A cellist plays a piece of music. He hears and feels the music in his mind – with no distracting thoughts. He does not move his fingers and hands consciously – it is the music and his intention to share it that move his body, including his breath and heart. Forgotten are endless hours of practice: he and his instrument are one, are music.A young guy is listening to it; he has switched on the radio because he is used to do so when he does the dishes. He does not really listen, it just makes him hum a little bit, nor does he pay attention to his routine. His mind wanders around between the difficulties in his intimate relationship, the agenda for next day’s business meeting and yesterday’s boring football game. He believes his mind is a secluded inner world with no direct impact on life – and lets his thoughts spin around. He does not know that in the studio across the street, a karate teacher splits a brick, his mind completely focused in his hand.
Next door an elder lady listens to the same music. It makes her cry. Her doctor just has told her she has cancer. She tries to let this message land and struggles with fear and desperation. Her whole life, she was told matter is the whole of reality; so she does not see an escape out of this fatal world. She does not know that outside in front of her window the little snowdrop piercing the harsh layer of snow can do so because its longing for light makes its body do the impossible: the plant produces warmth to let the snow melt.

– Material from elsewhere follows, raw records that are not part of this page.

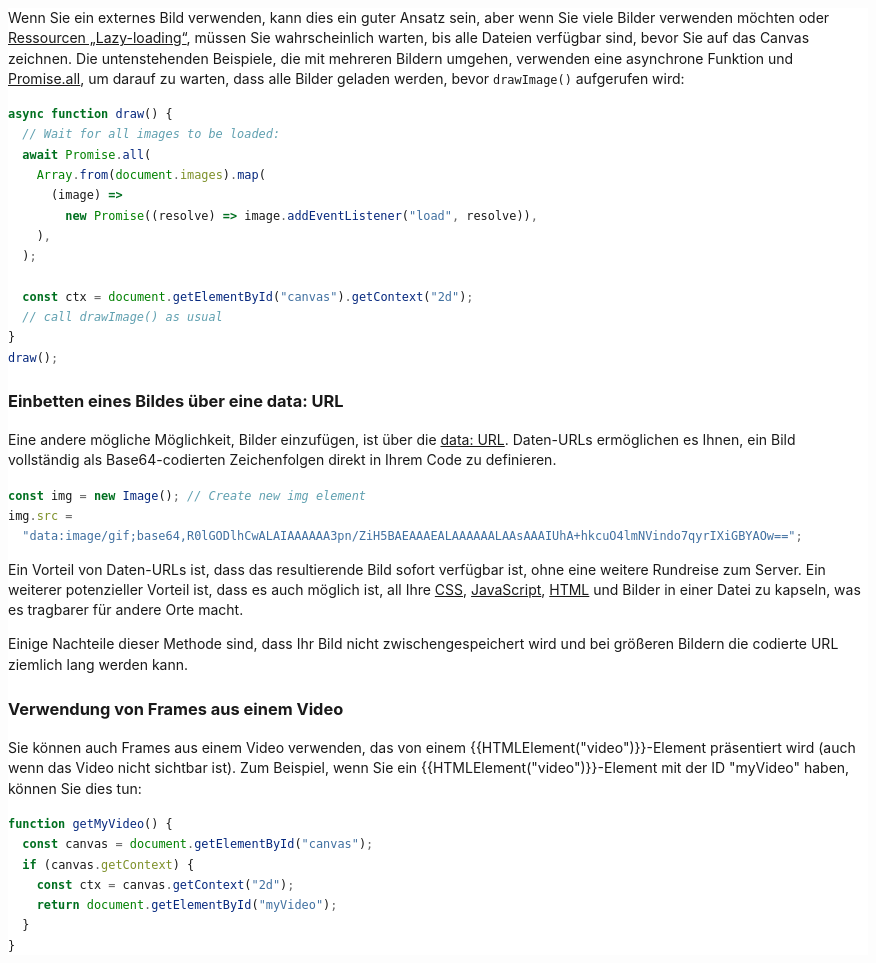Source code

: Wenn Sie ein externes Bild verwenden, kann dies ein guter Ansatz sein, aber wenn Sie viele Bilder verwenden möchten oder [Ressourcen „Lazy-loading“](/de/docs/Web/Performance/Guides/Lazy_loading), müssen Sie wahrscheinlich warten, bis alle Dateien verfügbar sind, bevor Sie auf das Canvas zeichnen. Die untenstehenden Beispiele, die mit mehreren Bildern umgehen, verwenden eine asynchrone Funktion und [Promise.all](/de/docs/Web/JavaScript/Reference/Global_Objects/Promise/all), um darauf zu warten, dass alle Bilder geladen werden, bevor `drawImage()` aufgerufen wird:

```js
async function draw() {
  // Wait for all images to be loaded:
  await Promise.all(
    Array.from(document.images).map(
      (image) =>
        new Promise((resolve) => image.addEventListener("load", resolve)),
    ),
  );

  const ctx = document.getElementById("canvas").getContext("2d");
  // call drawImage() as usual
}
draw();
```

### Einbetten eines Bildes über eine data: URL

Eine andere mögliche Möglichkeit, Bilder einzufügen, ist über die [data: URL](/de/docs/Web/URI/Reference/Schemes/data). Daten-URLs ermöglichen es Ihnen, ein Bild vollständig als Base64-codierten Zeichenfolgen direkt in Ihrem Code zu definieren.

```js
const img = new Image(); // Create new img element
img.src =
  "data:image/gif;base64,R0lGODlhCwALAIAAAAAA3pn/ZiH5BAEAAAEALAAAAAALAAsAAAIUhA+hkcuO4lmNVindo7qyrIXiGBYAOw==";
```

Ein Vorteil von Daten-URLs ist, dass das resultierende Bild sofort verfügbar ist, ohne eine weitere Rundreise zum Server. Ein weiterer potenzieller Vorteil ist, dass es auch möglich ist, all Ihre [CSS](/de/docs/Web/CSS), [JavaScript](/de/docs/Web/JavaScript), [HTML](/de/docs/Web/HTML) und Bilder in einer Datei zu kapseln, was es tragbarer für andere Orte macht.

Einige Nachteile dieser Methode sind, dass Ihr Bild nicht zwischengespeichert wird und bei größeren Bildern die codierte URL ziemlich lang werden kann.

### Verwendung von Frames aus einem Video

Sie können auch Frames aus einem Video verwenden, das von einem {{HTMLElement("video")}}-Element präsentiert wird (auch wenn das Video nicht sichtbar ist). Zum Beispiel, wenn Sie ein {{HTMLElement("video")}}-Element mit der ID "myVideo" haben, können Sie dies tun:

```js
function getMyVideo() {
  const canvas = document.getElementById("canvas");
  if (canvas.getContext) {
    const ctx = canvas.getContext("2d");
    return document.getElementById("myVideo");
  }
}
```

The guy and the lady, they both are not aware that the birds outside tell them what is possible. Their life intention not only made them develop a revolutionary design: feathers; it went even to the bones and filled them with air, so that they are as light as possible. In all aspects, their bodies obey their wishes: so is the form of their bills adapted to what they eat, the shape of their wings inspired by the flight they want to take, the colours by the male’s want for sexual attraction, the female’s need to hide when breeding.
And who can even imagine that in Death Valley, a relentless hot and dry desert, a tiny mouse has created a big wonder? In countless generations, its yearning for life has been creating a way to synthesise water in its own body so that it never needs to drink.
The musician and the martial artist, the plants and the animals – they all know what Qi Gong can be. It is nature’s secret – and our mind’s ultimate nature.